Francis got what he could from the remnants. The shirts were size fifteen and a half, the shoes nine, the slacks were long-legged and small-waisted and made to measure, but from a firm of mass tailors with shops everywhere. The wearer must have been nearly six feet in height, if not an inch or two over, and on the slim side, though by the evidence of the sweater, which was a forty-two inch chest, he had needed accommodation for good wide shoulders. And that was all there was to be discovered about him here. The ’cello, silent in its case, was just a ’cello, and the pockets that filled in its curves contained only resin, strings and a spare bridge in case of damage.
Francis closed the lid again and restored the case to its corner. He dusted his hands and looked at Waldmeister.
‘No, nothing. When he didn’t turn up, I expect you looked through them, too.’
‘I also told it to the Herr Doktor, when he came again. He knew nothing of the young man, either. He said keep them still, so we kept them.’
‘Herr Waldmeister, there is always the possibility that some member of your household may have talked with Aylwin while he was here, and may be in possession of some detail that might help me to find him. It’s a long time ago, and your staff may have changed, of course, but still there may be someone who remembers, and may be able to add to what we know. Will you be kind enough to tell them, all those who were here at that time, that I am trying to trace this man, and for a reason which makes it to his advantage that I should find him?’

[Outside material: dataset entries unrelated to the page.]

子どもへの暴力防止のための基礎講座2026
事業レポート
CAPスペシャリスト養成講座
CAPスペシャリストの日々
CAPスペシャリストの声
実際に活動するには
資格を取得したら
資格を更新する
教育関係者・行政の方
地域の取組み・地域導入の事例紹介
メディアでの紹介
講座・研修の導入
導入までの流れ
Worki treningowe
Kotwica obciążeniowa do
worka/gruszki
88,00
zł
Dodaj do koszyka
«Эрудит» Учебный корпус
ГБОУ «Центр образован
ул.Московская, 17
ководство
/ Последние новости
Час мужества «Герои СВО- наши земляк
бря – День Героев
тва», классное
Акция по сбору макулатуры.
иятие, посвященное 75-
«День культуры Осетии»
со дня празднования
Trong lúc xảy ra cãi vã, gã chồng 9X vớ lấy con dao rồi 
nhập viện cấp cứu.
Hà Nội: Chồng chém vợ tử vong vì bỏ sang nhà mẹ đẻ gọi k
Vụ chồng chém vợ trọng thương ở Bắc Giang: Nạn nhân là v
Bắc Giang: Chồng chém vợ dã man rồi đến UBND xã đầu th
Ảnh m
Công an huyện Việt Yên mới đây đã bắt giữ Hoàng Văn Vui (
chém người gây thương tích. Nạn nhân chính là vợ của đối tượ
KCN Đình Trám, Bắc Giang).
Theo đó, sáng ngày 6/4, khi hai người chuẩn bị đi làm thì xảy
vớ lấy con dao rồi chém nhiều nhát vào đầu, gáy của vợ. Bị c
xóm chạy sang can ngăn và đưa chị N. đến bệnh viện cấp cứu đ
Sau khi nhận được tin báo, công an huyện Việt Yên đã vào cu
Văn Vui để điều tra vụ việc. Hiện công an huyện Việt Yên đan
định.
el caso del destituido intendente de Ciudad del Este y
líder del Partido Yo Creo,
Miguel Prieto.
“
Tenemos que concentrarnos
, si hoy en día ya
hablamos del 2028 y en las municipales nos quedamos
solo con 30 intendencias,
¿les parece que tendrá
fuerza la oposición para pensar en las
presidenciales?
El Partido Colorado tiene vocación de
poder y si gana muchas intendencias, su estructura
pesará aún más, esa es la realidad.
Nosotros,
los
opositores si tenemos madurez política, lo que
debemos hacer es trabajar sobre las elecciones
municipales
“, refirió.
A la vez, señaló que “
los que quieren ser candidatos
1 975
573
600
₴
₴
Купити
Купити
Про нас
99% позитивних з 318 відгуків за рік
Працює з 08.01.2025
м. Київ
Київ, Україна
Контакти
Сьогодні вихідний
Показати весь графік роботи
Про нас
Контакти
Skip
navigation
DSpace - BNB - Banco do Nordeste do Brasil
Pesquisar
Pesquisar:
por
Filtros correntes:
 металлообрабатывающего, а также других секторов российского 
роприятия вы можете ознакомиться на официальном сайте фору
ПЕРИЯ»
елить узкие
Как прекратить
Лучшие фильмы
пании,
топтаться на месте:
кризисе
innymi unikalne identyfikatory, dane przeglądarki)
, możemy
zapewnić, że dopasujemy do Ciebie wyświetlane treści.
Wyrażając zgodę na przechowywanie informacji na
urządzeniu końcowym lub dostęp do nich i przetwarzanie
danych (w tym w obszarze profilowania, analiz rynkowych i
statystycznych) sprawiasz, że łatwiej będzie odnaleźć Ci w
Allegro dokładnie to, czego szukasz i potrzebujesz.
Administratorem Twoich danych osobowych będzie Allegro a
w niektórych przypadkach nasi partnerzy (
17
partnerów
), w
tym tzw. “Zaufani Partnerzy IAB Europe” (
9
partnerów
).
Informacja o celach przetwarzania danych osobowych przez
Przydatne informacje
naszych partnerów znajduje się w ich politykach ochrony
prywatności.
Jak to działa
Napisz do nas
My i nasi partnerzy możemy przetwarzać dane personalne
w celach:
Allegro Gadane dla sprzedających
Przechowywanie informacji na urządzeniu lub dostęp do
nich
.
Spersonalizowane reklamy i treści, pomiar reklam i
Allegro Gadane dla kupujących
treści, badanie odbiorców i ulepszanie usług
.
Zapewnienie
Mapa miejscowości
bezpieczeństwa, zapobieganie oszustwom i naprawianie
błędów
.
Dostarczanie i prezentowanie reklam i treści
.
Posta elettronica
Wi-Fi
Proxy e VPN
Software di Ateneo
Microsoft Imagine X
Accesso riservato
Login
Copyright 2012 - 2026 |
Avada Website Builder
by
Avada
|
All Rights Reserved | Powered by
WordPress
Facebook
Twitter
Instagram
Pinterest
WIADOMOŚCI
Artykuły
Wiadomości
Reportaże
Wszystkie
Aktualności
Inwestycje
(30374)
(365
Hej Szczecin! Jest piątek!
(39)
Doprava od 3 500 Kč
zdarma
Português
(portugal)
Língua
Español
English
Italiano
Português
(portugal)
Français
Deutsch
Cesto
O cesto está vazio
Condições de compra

The old man’s heavy shoulders lifted eloquently. ‘I will do so. But I do not think, after all this time, they will have anything to tell.’
‘I’m afraid you may be right. But please ask them to come to me if they do remember anything. I shall be here for two or three days.’
‘I will ask them,’ said Waldmeister.
He had reckoned on the force of curiosity to bring them to him even if they had nothing to tell, and would have bet on the women being in the lead. But the eldest Waldmeister son was the first to bring his stein over and join the newcomer in the bar, after dinner that evening. He could surely have nothing to tell about a chance guest in the hotel, since he spent all his time well outside it, running a timber business which was merely one of the multifarious Waldmeister activities. What he wanted was to have a closer look at the English solicitor, and at least offer his desire to be helpful, if he could do no better. Frau Waldmeister and two of her daughters-in-law made roundabout approaches during the next day, to the same effect. None of them knew where Aylwin might have gone, none of them knew why. Francis doubted if they really remembered anything about him at all, beyond that he had left in the attic tangible evidence of his stay. The third daughter-in-law hadn’t then been married to her Johann, and the two youngest Waldmeister girls must have been still at school.